Monday, May. 19, 1952
The Tension Heightens
Each after its own fashion. East and West Germany last week observed the seventh anniversary of Nazi Germany's surrender to the armies of Russia and the West. In a sleepy Rhineland village, John J. McCloy, U.S. High Commissioner for Germany, spoke up for the West. Germany and the allies, he said, "are taking three great steps at the same time: we are liquidating a war, we are making a peace and we are concluding a great alliance."
Peacemaking day was set for May 20; the Russians apparently hoped to make it peacewrecking day. The tingle of tension heightened between East & West. The weapons were border incidents, propa ganda exchanges and diplomatic notes. Among them:
Special Delivery. The West decided how to answer the Soviet offer of "free" all-German elections: ask sharp questions to unmask the insincerity of the Russian proposals. How free would elections be? Would the Reds release political prisoners, restore civil rights, allow anti-Communist parties to organize and campaign? Would a free and united Germany, Russian-style, be free to join such Western alliances as the Schuman coal & steel plan and the European Army? Before committing itself to Big Four talks, said McCloy, the West "wants firm evidence, firm facts.

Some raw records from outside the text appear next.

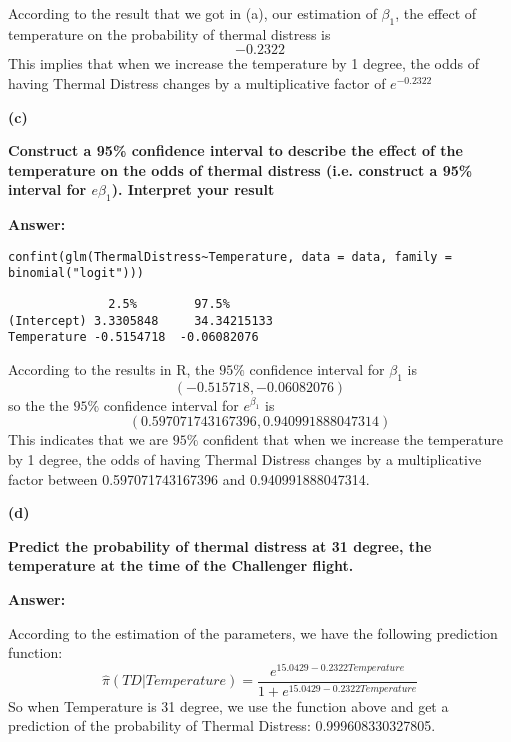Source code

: \documentclass[letterpaper,11pt]{article}
\begin{document}
According to the result that we got in (a), our estimation of $\beta_1$, the effect of temperature on the probability of thermal distress is $$-0.2322$$
This implies that when we increase the temperature by 1 degree, the odds of having Thermal Distress changes by a multiplicative factor of $e^{-0.2322}$

\begin{addmargin}[-1.1em]{0em}
  \textbf{(c)}\par
\end{addmargin}
\textbf{Construct a 95\% confidence interval to describe the effect of the temperature on the odds of thermal distress (i.e. construct a 95\% interval for $e\beta_1$). Interpret your result}\par
\bigbreak
\begin{addmargin}[-0.5em]{0em}
  \textbf{Answer: }
\end{addmargin}


\begin{lstlisting}
confint(glm(ThermalDistress~Temperature, data = data, family = binomial("logit")))
\end{lstlisting}

\begin{lstlisting}
              2.5%	      97.5%
(Intercept)	3.3305848	  34.34215133
Temperature	-0.5154718	-0.06082076
\end{lstlisting}
According to the results in R, the $95\%$ confidence interval for $\beta_1$ is $$(-0.515718,-0.06082076)$$
so the the $95\%$ confidence interval for $e^{\beta_1}$ is $$(0.597071743167396,0.940991888047314)$$
This indicates that we are $95\%$ confident that when we increase the temperature by 1 degree, the odds of having Thermal Distress changes by a multiplicative factor between 0.597071743167396 and 0.940991888047314.


\begin{addmargin}[-1.1em]{0em}
  \textbf{(d)}\par
\end{addmargin}
\textbf{Predict the probability of thermal distress at 31 degree, the temperature at the time of the Challenger flight.}\par
\bigbreak
\begin{addmargin}[-0.5em]{0em}
  \textbf{Answer: }
\end{addmargin}

According to the estimation of the parameters, we have the following prediction function:
$$\hat\pi(TD\vert Temperature) = \frac{e^{15.0429-0.2322Temperature}}{1+e^{15.0429-0.2322Temperature}}$$
So when Temperature is 31 degree, we use the function above and get a prediction of the probability of Thermal Distress: 0.999608330327805.
\end{document}
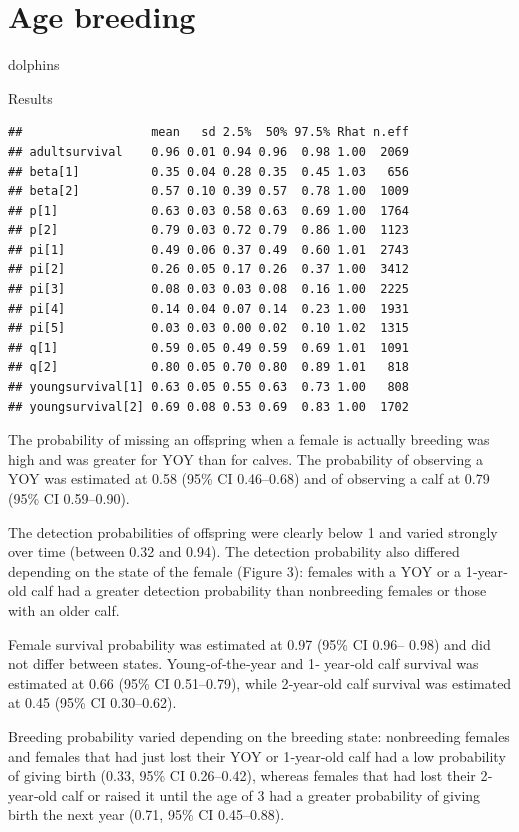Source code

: \documentclass[
  12pt,
]{krantz}
\begin{document}
\section{Age breeding}\label{age-breeding}

dolphins

Results

\begin{verbatim}
##                  mean   sd 2.5%  50% 97.5% Rhat n.eff
## adultsurvival    0.96 0.01 0.94 0.96  0.98 1.00  2069
## beta[1]          0.35 0.04 0.28 0.35  0.45 1.03   656
## beta[2]          0.57 0.10 0.39 0.57  0.78 1.00  1009
## p[1]             0.63 0.03 0.58 0.63  0.69 1.00  1764
## p[2]             0.79 0.03 0.72 0.79  0.86 1.00  1123
## pi[1]            0.49 0.06 0.37 0.49  0.60 1.01  2743
## pi[2]            0.26 0.05 0.17 0.26  0.37 1.00  3412
## pi[3]            0.08 0.03 0.03 0.08  0.16 1.00  2225
## pi[4]            0.14 0.04 0.07 0.14  0.23 1.00  1931
## pi[5]            0.03 0.03 0.00 0.02  0.10 1.02  1315
## q[1]             0.59 0.05 0.49 0.59  0.69 1.01  1091
## q[2]             0.80 0.05 0.70 0.80  0.89 1.01   818
## youngsurvival[1] 0.63 0.05 0.55 0.63  0.73 1.00   808
## youngsurvival[2] 0.69 0.08 0.53 0.69  0.83 1.00  1702
\end{verbatim}

The probability of missing an offspring when a female is actually breeding was high and was greater for YOY than for calves. The probability of observing a YOY was estimated at 0.58 (95\% CI 0.46--0.68) and of observing a calf at 0.79 (95\% CI 0.59--0.90).

The detection probabilities of offspring were clearly below 1 and varied strongly over time (between 0.32 and 0.94). The detection probability also differed depending on the state of the female (Figure 3): females with a YOY or a 1‐year‐old calf had a greater detection probability than nonbreeding females or those with an older calf.

Female survival probability was estimated at 0.97 (95\% CI 0.96-- 0.98) and did not differ between states. Young‐of‐the‐year and 1‐ year‐old calf survival was estimated at 0.66 (95\% CI 0.51--0.79), while 2‐year‐old calf survival was estimated at 0.45 (95\% CI 0.30--0.62).

Breeding probability varied depending on the breeding state: nonbreeding females and females that had just lost their YOY or 1‐year‐old calf had a low probability of giving birth (0.33, 95\% CI 0.26--0.42), whereas females that had lost their 2‐year‐old calf or raised it until the age of 3 had a greater probability of giving birth the next year (0.71, 95\% CI 0.45--0.88).
\end{document}
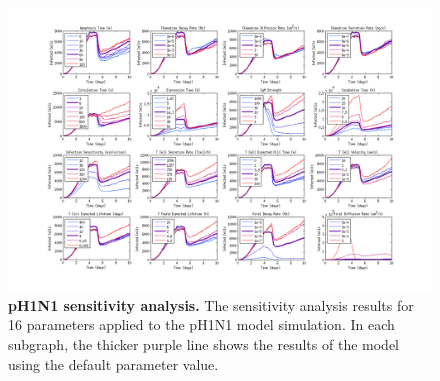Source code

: \documentclass[10pt]{article}
\newcommand{\drew}[1]{{\color{dkgreen}#1}}
\begin{document}
\begin{landscape}
\begin{figure}[ht!]
\begin{center}
	\includegraphics[width=9in]{Figure_S5}
	\caption{\textbf{pH1N1 sensitivity analysis.} The sensitivity analysis results for 16 parameters applied to the pH1N1 model simulation.  In each subgraph, the thicker purple line shows the results of the model using the default parameter value.}
	\label{fig:psensitivity}
\end{center}
\end{figure}

\end{landscape}




\setcounter{figure}{0}
\renewcommand{\figurename}{Video}
\end{document}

We have all suffered too much --Germans included--to jeopardize the progress we have made."
R.S.V.P. Just to show how futile it can be to try to talk things over with the Russians, the West brought up the Austrian peace treaty again. West and East had already met 258 times to work out a settlement; each time Soviet demands for more war booty had hamstrung negotiations. Last week the U.S., France and Britain repeated an unanswered U.S. suggestion for an "abbreviated peace treaty" which would recognize Austrian independence but forbid Anschluss (i.e., union) with Germany. This time, the West said firmly, it expected a reply.
Blackmail. The East's response was not pen notes but pinpricks. The incidents were small: e.g., West Germans were refused interzone passes to Berlin because "American imperialists are trying to split Germany"; British and U.S. patrols were temporarily barred from the no-mile stretch of Autobahn linking Berlin to West Germany. But each pinprick seemed to fit into an ominous Soviet stencil. The Reds were giving West Germans a glimpse of what might happen if they turn down the Soviet offer of "unity." Huffed Walter Ulbricht, East German Deputy Premier: "The day the peace contract is signed, West Berlin will learn its consequences."